§ **SELECTED EXTRACT**:
== == ==
- Château Haut-Brion
- Semillon / Sauvignon Blanc
- 2028 - 2050
- Case size
- En Primeur
Neal Martin, May 2021,
The 2020 La Mission Haut-Brion Blanc has an intense nose of white flowers, Conference pear, broom and almost basalt-like aromas. It demands an hour to really show what it can do – nothing new there. The palate is beautifully balanced with fine acidity, delivering grapefruit, passion fruit, touches of sour lemon and an underlying salinity that upholds the requisite tension on the finish. Very assured and classy, though perhaps the growing season denied it a soupçon of mineralité that would have elevated it to a bona fide great La Mission Blanc. As usual, it will require cellaring and ample decanting. Drink 2028 - 2055
Decanter, May 2021,
Fragrant white flowers, touches of lime blossom and slate-filled citrus. The acidity is fresh, but this is more about texture, and it is extremely successful. Harvest from 19th to 28th August. The minerality, together with freshly cut rosemary and sage notes, is accentuated as it opens, which is an excellent indicator of how well this wine will age. Deft winemaking, as ever, proving why this is one of Bordeaux's best loved white wines. Tasted twice. Drink 2022-2032
Antonio Galloni, June 2021,
The 2020 La Mission Haut-Brion Blanc is pure seduction. Creamy and layered in the glass, the 2020 is elegance personified. Hints of spice and white flowers lead into apricot, white peach, mint and sage, all beautifully knit together. The 2020 balances freshness with textural intensity so sell. It's an absolutely gorgeous wine. Drink 2030-2050
Wine Cellar Insider, May 2021,
Green apples, pears, lemon, grapefruit peel, spice, flowers, crushed rocks and stone create the nose. The palate is full, rich, deep and creamy, with endless layers of fresh, ripe, yellow citrus, honeysuckle and minerality tinted fruits that are made even better by its slap of crisp, biting acidity. Made from a blend of 55% Sauvignon Blanc, 45% Semillon, picking took place August 20, August 27.
== == ==
§ **RECORD EXTRACTS**:
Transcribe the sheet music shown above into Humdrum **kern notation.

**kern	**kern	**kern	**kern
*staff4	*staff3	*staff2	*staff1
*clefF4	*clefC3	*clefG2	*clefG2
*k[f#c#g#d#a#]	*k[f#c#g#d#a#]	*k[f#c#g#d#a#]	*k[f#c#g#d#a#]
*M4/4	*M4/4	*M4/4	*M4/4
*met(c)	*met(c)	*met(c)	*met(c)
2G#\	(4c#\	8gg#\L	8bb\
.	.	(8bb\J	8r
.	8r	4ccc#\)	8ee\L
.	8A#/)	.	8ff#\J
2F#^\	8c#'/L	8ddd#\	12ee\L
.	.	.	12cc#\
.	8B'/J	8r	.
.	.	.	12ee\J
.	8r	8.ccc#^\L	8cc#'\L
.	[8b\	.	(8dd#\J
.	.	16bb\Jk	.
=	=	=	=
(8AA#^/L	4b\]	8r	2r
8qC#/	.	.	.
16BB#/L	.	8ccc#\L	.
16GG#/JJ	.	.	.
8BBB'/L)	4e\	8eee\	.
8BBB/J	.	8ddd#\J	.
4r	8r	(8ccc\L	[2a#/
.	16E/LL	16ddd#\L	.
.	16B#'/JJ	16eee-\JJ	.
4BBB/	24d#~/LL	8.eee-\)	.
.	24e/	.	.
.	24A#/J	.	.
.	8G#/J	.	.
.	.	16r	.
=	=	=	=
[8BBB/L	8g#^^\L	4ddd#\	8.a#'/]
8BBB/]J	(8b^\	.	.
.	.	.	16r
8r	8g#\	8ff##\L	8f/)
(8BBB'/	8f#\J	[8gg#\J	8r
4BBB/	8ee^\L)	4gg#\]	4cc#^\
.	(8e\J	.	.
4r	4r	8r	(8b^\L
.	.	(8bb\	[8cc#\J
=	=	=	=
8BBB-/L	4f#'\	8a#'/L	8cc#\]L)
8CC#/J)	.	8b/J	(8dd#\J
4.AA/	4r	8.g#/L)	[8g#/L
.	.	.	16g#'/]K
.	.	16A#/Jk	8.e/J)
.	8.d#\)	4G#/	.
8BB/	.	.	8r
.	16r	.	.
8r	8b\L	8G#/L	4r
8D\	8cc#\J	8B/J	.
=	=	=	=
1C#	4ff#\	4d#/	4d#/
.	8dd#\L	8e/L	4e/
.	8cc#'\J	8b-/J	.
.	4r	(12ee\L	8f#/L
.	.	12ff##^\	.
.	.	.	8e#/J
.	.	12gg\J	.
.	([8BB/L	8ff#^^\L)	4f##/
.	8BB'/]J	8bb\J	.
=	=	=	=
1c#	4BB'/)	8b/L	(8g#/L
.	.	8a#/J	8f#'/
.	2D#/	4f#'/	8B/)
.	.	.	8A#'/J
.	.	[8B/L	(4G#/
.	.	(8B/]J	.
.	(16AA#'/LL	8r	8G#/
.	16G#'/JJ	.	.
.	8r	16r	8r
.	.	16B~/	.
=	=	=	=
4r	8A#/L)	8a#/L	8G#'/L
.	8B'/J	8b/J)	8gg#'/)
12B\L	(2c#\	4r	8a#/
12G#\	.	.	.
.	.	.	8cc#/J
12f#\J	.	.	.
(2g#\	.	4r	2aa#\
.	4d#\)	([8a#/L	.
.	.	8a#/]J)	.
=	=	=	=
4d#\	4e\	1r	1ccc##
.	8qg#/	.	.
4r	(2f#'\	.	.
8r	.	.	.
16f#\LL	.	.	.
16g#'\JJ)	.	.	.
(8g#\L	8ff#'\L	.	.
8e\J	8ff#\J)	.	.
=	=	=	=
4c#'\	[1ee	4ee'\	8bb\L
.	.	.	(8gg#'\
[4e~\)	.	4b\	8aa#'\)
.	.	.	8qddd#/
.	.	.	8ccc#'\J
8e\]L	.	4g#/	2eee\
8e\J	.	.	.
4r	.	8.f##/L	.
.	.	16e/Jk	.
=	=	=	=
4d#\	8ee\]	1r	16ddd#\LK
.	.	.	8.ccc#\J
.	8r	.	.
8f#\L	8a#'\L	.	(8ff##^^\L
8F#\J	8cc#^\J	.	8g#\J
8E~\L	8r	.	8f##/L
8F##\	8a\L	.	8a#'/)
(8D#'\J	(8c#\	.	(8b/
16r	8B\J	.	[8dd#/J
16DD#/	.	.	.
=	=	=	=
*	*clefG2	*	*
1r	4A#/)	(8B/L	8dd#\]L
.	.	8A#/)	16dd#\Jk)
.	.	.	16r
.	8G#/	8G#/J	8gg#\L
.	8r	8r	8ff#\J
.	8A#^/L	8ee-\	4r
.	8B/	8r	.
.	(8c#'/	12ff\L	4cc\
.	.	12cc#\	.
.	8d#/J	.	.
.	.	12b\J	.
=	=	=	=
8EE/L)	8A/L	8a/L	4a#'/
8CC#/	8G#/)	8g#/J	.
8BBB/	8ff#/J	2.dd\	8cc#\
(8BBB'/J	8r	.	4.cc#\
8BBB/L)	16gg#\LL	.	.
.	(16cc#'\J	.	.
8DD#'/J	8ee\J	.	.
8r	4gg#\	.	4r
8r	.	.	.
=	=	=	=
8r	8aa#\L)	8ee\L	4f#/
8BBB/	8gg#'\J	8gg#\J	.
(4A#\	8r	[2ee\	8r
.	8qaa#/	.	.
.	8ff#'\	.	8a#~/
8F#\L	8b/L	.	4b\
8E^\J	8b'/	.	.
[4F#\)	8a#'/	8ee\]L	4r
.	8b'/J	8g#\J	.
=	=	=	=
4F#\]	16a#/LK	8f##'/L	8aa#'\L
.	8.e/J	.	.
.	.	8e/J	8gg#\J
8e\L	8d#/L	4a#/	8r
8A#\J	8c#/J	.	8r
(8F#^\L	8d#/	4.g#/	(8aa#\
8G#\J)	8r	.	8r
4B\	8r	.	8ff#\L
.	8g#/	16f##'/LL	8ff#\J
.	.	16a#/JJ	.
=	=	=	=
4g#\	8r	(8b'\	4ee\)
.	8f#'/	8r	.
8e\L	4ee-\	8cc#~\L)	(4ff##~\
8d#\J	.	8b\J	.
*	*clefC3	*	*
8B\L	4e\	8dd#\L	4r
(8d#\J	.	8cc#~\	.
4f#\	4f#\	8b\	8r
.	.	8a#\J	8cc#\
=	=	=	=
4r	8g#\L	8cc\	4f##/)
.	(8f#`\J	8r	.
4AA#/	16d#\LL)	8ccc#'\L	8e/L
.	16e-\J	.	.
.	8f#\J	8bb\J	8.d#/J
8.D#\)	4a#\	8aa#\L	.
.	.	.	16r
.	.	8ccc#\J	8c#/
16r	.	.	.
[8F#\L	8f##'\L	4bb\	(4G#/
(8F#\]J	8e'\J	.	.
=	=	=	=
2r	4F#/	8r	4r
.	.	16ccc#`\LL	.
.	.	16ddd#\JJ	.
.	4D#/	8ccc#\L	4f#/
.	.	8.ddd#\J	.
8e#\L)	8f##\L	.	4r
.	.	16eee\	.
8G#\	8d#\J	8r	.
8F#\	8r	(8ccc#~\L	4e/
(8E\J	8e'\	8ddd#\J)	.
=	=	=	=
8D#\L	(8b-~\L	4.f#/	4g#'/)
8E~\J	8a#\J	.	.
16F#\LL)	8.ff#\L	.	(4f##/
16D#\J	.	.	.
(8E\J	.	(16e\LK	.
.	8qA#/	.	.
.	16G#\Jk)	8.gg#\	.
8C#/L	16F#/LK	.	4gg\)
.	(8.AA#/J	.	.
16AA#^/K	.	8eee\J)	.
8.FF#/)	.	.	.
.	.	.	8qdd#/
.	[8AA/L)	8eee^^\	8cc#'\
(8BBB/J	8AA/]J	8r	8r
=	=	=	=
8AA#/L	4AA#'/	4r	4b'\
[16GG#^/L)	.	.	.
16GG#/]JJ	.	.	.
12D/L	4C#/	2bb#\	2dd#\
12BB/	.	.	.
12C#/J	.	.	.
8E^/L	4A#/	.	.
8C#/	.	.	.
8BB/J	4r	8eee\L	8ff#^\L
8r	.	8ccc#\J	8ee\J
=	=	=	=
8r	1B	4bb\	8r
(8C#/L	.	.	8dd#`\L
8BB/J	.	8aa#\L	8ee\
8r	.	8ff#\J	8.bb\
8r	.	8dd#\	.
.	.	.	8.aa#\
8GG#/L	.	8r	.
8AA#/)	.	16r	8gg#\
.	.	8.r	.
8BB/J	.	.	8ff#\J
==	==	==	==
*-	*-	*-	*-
== == ==
§ **ASSIGNMENT**: In the tasting notes on the 2020 La Mission Haut-Brion Blanc, what grape blend does the Wine Cellar Insider review report? The data has no connection to the tasting notes on the 2020 La Mission Haut-Brion Blanc.

§ **OUTPUT FOR THIS EXERCISE**: 55% Sauvignon Blanc and 45% Semillon.